La neige tombe silencieusement. Après quelques épisodes pluvieux que nous espérions depuis le printemps 2017, la neige a fait son apparition, un jour « fruit » en lune croissante,le jour de notre mise en bouteille des Réal blanc et rosé 2017 fraichement distingués par une médaille d’Or au CGA de PARIS.
Retour sur une année 2017: quelle année, quel millésime, quelles épreuves pour notre équipe et pour nos vignes, année de contrastes où alternent les satisfactions et les douleurs.
Satisfaction de planter enfin nos parcelles Haut de Farnoux
et Haut du Collet, le potentiel « terroir » de chacun de ces deux lieux-dits est bien là, je le sens, je le sais, rien de palpable, rien de mesurable, tout en sensitif, instinctif, intuitif, comme poussé par une voix silencieuse, forte, puissante. Satisfaction d’observer le « regain » de notre vignoble, applications plus affinées des préparas, meilleure lecture de nos différents sols, de leurs besoins en matière d’interventions.

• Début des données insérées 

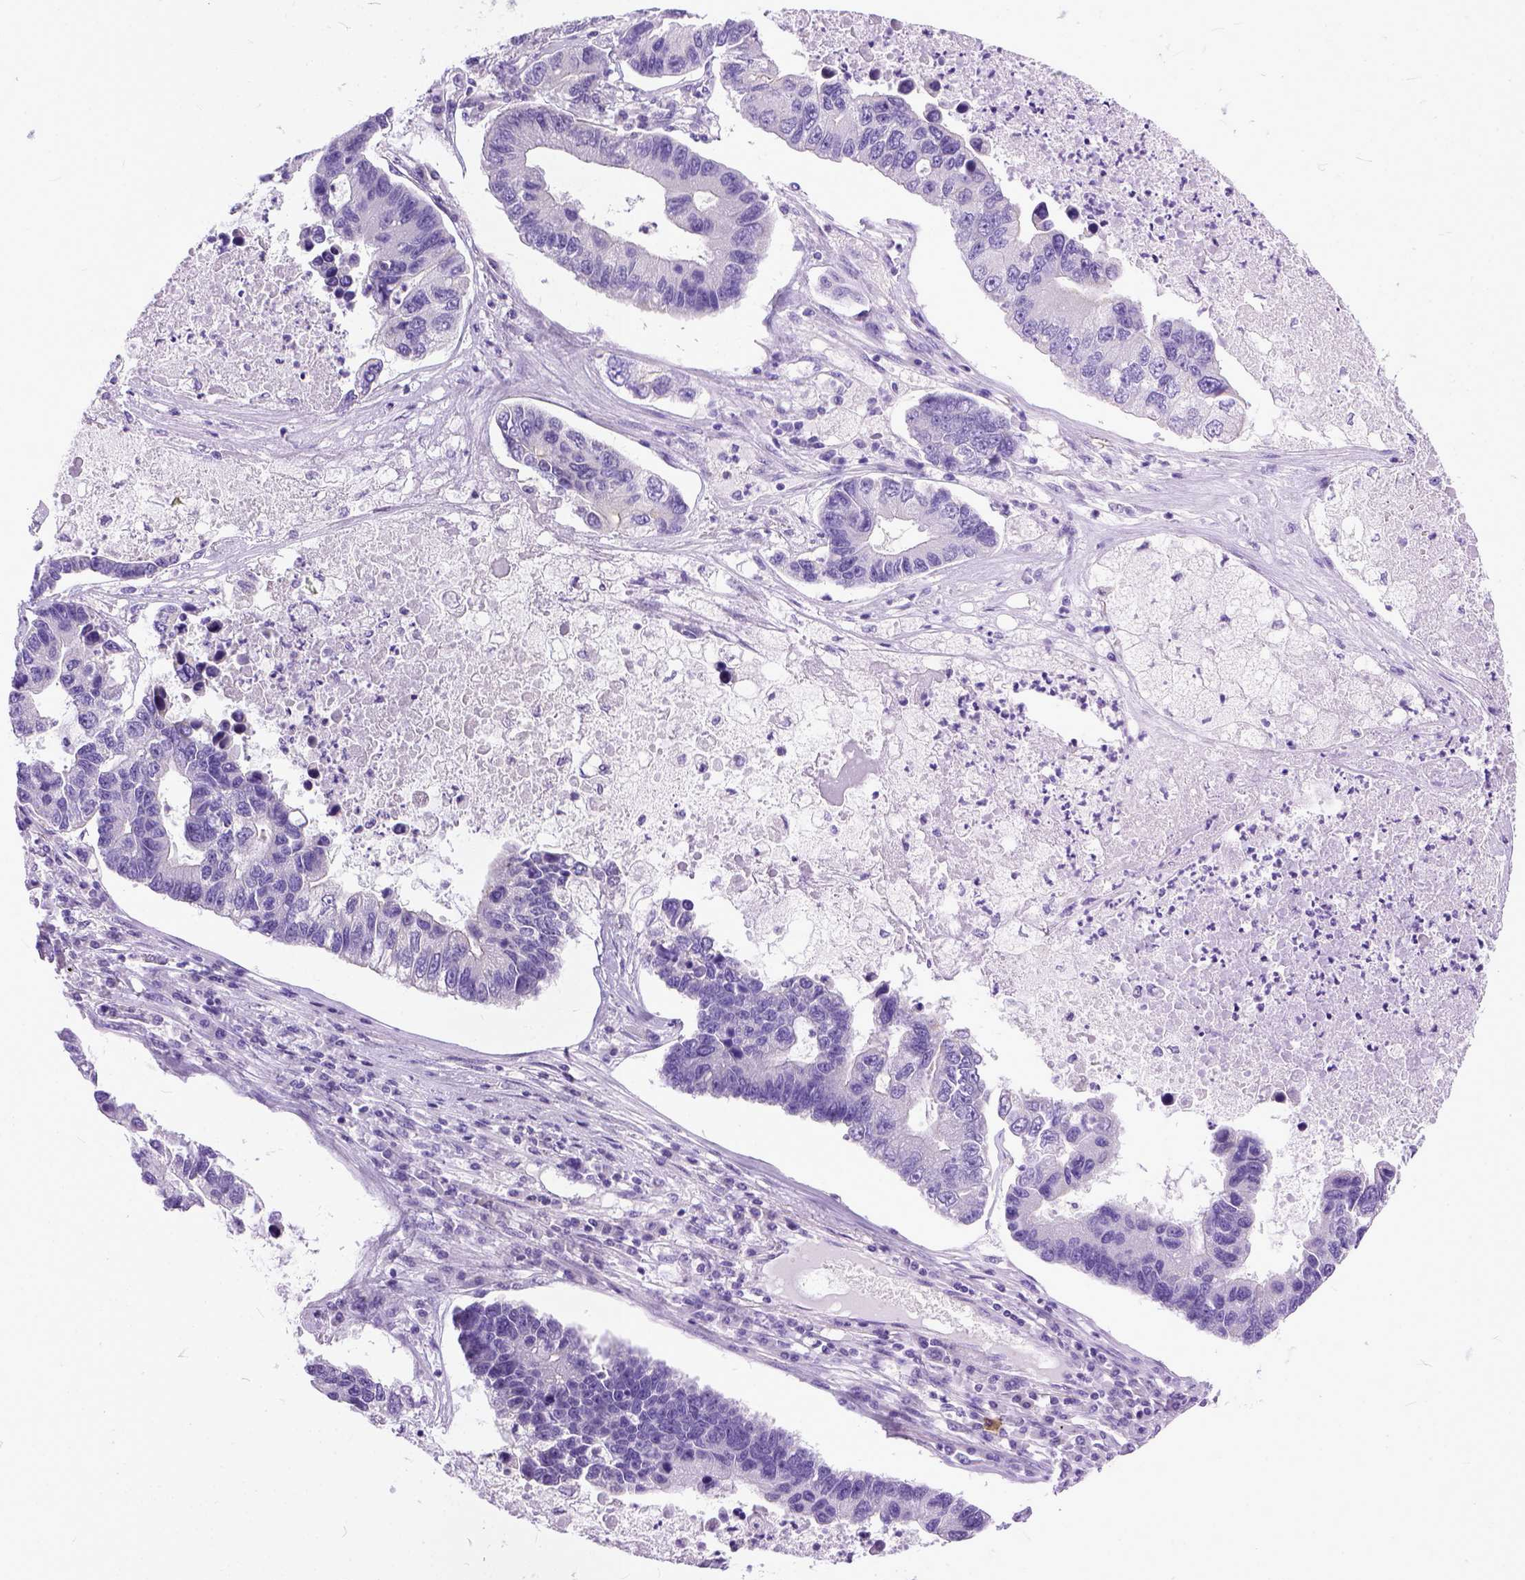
{"staining": {"intensity": "negative", "quantity": "none", "location": "none"}, "tissue": "lung cancer", "cell_type": "Tumor cells", "image_type": "cancer", "snomed": [{"axis": "morphology", "description": "Adenocarcinoma, NOS"}, {"axis": "topography", "description": "Bronchus"}, {"axis": "topography", "description": "Lung"}], "caption": "Immunohistochemistry of human adenocarcinoma (lung) exhibits no staining in tumor cells.", "gene": "PPL", "patient": {"sex": "female", "age": 51}}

Satisfaction de discerner les itinéraires de vinification et d’élevage plus en adéquation avec nos parcelles. Magnifique tension et pureté que la Jarre de terre apporte à notre Clos Blanc,
expressions complexes et beaucoup plus typées apportées par nos « levains indigènes » dont les caprices sont vite oubliés lorsque le vin est dans le verre, qu’il soit Réal ou Clos réal.
Satisfaction de voir nos vins 2016 distingués par de nombreux guides et de fins palais, de constater que nos cuvées parcellaires parviennent à s’immiscer au sein de beaux établissements, de voir nos Réal demandés par nombre d’amateurs lassés par des vins standardisés.
Satisfaction enfin de récolter des raisins à l’équilibre parfait, malgré les affres climatologiques. Cette année encore, je remercie les vignes âgées, pH étonnants, pas trop de sucres, maturation lente voir très lente. Au final, un petit décalage de quelques jours par rapport aux années précédentes mais sans lien avec la période de sécheresse que nous avons eu. Du jamais vu en Provence. 2003 n’était qu’une « entrée ». Le plat de résistance nous l’avons eu et il faudra en tirer les conséquences pour l’avenir.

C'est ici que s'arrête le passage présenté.